Adieu Carrasco, See you later Tony Pena

It can’t be based on number. From the White Sox website, we gather that the Sox won’t offer D.J. Carrasco a renewed contract, but they probably will offer one to Tony Pena. “The remaining four arbitration-eligible players in Bobby Jenks, John Danks, Tony Pena and Carlos Quentin were fully expected to be tendered a contract.”

Now, it shouldn’t be a secret that I think Tony Pena is awful. To quote myself, “If I had one word to describe you, it would be ‘bad.’ If I had two words, they would be, ‘incredibly bad.’”

In all honestly, overall, he improved. By the end of the season, his ERA with the Sox decreased to a modest 3.75. Not to mention a career-best 3.22 SO/BB. Also a career best 7.3 SO/9. Nevertheless, this guy is not the asset you want in your bullpen. If you’re looking for a guy to eat up innings, bring Lance Broadway back. At least he was good-looking.

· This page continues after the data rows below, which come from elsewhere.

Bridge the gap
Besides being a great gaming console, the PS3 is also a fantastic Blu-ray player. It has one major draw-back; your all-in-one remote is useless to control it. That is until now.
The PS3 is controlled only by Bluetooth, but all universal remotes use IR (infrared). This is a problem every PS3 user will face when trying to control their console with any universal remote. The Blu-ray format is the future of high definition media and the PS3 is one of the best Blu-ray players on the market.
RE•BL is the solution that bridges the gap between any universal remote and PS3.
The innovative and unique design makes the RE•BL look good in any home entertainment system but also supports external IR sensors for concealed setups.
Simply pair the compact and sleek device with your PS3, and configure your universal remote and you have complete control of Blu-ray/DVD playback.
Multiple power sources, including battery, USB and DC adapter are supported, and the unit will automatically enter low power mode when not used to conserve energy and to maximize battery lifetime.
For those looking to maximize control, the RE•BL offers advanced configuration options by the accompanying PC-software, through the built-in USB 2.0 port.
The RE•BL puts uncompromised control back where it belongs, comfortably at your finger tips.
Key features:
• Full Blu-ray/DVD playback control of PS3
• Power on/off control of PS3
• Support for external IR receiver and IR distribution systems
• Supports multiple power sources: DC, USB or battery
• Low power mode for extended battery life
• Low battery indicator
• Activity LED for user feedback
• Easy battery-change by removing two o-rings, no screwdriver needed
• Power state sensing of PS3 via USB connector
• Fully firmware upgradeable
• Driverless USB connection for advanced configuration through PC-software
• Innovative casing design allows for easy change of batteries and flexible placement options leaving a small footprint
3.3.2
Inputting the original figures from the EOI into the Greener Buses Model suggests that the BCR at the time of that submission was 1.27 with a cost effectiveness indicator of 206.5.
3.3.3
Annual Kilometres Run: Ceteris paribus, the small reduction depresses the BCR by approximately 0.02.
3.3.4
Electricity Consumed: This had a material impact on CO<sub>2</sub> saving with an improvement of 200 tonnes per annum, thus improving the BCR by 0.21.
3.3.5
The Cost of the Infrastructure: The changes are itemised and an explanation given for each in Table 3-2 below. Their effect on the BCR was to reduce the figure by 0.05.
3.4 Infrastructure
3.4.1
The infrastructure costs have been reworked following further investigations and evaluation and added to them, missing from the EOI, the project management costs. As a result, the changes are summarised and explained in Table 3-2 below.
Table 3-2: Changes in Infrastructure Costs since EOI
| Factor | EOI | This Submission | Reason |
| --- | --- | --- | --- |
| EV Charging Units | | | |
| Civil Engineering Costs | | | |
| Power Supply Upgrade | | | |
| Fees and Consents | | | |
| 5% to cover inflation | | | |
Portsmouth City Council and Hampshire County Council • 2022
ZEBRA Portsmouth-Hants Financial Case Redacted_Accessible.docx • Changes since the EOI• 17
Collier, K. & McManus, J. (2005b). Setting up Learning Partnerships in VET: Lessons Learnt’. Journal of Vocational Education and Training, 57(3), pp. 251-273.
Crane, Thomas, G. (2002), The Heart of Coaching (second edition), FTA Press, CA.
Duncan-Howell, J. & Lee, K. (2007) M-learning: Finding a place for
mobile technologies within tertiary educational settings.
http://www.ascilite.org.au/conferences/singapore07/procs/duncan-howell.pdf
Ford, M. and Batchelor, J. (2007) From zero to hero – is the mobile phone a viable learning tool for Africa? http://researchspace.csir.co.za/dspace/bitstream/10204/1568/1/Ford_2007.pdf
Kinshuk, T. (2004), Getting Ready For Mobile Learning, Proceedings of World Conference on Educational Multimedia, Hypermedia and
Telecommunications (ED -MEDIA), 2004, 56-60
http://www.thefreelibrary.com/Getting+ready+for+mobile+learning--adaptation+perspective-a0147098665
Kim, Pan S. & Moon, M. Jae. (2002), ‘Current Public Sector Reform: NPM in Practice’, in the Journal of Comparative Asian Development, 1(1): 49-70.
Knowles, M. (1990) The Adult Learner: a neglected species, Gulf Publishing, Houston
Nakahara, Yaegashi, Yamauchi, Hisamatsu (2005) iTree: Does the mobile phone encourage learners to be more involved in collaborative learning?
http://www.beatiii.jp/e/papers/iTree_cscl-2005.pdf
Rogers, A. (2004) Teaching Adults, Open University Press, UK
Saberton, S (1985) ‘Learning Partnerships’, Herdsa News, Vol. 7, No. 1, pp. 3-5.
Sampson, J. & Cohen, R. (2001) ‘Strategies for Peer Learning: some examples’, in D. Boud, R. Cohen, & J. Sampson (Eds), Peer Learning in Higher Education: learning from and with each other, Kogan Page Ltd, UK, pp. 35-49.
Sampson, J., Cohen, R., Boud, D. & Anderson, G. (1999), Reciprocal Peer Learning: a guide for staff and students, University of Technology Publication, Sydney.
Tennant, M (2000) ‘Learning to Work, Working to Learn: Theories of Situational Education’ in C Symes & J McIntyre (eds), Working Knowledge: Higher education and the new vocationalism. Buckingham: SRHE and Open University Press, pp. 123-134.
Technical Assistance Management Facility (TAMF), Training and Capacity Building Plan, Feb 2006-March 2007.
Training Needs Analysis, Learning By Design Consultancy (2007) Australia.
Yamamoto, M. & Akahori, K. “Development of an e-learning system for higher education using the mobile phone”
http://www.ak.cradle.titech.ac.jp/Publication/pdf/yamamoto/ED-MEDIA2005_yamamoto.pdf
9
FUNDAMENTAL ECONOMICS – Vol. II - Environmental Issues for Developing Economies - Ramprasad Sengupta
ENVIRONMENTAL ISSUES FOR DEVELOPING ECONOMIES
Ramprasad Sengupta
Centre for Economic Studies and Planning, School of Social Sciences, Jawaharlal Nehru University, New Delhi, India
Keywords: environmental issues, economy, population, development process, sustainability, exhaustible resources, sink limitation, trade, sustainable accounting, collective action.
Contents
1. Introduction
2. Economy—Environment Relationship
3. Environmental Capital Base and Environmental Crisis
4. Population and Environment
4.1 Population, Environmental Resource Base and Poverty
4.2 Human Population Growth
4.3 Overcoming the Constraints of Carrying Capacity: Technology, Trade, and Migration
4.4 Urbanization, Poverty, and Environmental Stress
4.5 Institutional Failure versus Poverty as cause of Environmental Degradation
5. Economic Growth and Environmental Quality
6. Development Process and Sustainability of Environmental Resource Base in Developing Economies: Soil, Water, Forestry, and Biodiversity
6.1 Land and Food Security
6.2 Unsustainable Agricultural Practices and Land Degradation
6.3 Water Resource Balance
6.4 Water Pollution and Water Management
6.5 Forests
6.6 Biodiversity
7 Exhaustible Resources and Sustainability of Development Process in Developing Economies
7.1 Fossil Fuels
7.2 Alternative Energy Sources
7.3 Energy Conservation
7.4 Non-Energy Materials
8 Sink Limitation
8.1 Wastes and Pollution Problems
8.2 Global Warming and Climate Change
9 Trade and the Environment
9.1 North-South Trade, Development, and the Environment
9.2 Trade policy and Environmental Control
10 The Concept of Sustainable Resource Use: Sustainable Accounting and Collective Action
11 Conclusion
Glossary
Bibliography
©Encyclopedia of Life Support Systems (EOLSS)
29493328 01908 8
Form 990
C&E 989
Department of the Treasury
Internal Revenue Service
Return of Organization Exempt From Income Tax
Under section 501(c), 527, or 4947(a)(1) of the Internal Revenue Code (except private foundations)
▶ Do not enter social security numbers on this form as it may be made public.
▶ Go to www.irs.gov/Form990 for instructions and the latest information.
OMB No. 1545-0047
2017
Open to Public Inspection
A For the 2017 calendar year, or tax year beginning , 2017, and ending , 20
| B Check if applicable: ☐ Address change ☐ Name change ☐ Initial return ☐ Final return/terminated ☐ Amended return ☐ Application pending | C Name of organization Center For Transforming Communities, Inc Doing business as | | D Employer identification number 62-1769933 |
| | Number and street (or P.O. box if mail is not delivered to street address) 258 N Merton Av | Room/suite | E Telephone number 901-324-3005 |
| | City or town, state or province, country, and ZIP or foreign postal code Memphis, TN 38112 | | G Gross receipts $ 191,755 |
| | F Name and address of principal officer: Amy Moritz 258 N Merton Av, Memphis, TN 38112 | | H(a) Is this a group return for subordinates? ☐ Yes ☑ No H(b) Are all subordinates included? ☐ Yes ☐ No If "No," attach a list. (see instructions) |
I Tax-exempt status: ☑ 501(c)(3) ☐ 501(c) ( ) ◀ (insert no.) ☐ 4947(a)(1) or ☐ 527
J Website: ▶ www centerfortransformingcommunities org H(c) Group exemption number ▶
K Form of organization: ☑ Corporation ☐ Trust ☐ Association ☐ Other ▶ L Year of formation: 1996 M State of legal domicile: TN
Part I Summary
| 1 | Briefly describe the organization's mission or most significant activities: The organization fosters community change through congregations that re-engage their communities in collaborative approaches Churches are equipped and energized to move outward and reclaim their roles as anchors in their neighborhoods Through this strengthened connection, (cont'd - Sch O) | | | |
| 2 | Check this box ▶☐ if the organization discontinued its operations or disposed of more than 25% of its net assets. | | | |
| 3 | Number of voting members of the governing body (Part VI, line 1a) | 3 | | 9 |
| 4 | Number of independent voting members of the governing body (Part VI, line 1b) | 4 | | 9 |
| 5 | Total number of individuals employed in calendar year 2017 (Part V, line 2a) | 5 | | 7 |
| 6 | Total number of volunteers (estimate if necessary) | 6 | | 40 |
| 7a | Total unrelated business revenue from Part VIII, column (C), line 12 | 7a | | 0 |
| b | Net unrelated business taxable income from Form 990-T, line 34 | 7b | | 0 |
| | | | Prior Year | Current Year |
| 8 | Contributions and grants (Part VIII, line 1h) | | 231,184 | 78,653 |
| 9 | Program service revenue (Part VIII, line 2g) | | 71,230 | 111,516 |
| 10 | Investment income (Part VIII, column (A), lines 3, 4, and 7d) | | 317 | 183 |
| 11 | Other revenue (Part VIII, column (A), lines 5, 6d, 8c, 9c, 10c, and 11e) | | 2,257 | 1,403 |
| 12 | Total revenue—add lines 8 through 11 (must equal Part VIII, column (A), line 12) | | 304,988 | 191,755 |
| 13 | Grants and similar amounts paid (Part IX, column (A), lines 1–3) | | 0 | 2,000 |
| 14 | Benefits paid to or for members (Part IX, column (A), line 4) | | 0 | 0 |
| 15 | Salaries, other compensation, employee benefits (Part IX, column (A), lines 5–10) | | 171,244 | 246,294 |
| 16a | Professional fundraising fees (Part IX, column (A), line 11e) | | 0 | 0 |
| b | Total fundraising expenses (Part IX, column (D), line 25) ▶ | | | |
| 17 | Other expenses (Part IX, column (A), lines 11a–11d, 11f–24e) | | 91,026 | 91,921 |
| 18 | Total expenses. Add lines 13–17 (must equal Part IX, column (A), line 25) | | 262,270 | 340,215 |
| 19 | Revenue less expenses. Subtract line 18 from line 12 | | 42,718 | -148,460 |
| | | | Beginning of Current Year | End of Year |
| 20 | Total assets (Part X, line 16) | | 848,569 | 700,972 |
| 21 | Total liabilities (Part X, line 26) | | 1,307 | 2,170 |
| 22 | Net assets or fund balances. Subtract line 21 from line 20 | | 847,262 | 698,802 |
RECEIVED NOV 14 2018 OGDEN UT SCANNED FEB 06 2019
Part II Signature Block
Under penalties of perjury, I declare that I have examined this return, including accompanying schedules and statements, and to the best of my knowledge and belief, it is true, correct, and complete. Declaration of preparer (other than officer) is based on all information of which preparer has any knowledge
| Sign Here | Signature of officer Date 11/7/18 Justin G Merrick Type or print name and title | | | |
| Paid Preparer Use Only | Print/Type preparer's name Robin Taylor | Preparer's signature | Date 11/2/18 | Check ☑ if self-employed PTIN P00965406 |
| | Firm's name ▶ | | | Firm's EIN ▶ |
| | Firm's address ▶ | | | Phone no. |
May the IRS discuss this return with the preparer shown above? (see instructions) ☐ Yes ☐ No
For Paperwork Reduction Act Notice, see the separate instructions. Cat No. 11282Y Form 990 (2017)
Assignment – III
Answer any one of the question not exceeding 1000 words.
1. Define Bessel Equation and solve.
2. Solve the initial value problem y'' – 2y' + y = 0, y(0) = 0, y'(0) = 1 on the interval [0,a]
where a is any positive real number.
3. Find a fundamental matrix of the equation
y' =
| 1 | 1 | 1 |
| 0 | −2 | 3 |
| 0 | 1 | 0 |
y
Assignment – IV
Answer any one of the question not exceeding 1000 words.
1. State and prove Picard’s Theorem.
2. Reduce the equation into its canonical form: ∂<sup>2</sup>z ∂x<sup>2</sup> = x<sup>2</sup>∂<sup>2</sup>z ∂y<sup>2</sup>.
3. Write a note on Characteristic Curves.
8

As for D.J. Carrasco, I sort of understand the decision. Now we have Putz, Carrasco would have demanded (and deserved) a lot of money, blah blah blah. But still. You can’t help but regret losing a guy like that. With the Sox, Carrasco had a career-best 3.76 ERA, 2.8BB/9, 62K, etc. And the Sox were willing to offer him a whopping $600,000 salary. “In this economy? How can I offer half a penny when they don’t even make pennies anymore? We can’t afford any more than that.” I’ll believe it when I see the financial statements.

What gets to me (and apparently Jim Margalus of SoxMachine who posted a similar article yesterday) more than anything is something Carrasco said about the Sox not needing a long reliever. I nearly did a spit take. Let me tell you something: the Sox have a TON of talented pitchers, but let me remind you of the Sox record this year: 79-83. And that is WITH a long reliever in tow. So let’s do some math estimates. Buehrle, Danks, and Floyd would have won at least half of their share of games, combined. So, out of the 3/5 games that they started, only 3/10 would be a guaranteed win. What about the other 1/5 of games that you need to win in order to be at the .500 mark? Even with Jake Peavy, you can only assume a 40% winning rate. That’s 65 games won. By that theory, we might as well not even have the Sox come up to bat. Why bother hiring a third outfielder? Just send Strubin out there. Long relief is necessary for the Sox because pitchers won’t have a good day every day. Long relief is necessary for the Sox because there is always one bum wheel on the wagon. Long relief is necessary for the Sox because bad things happen to good people. That’s the end of that.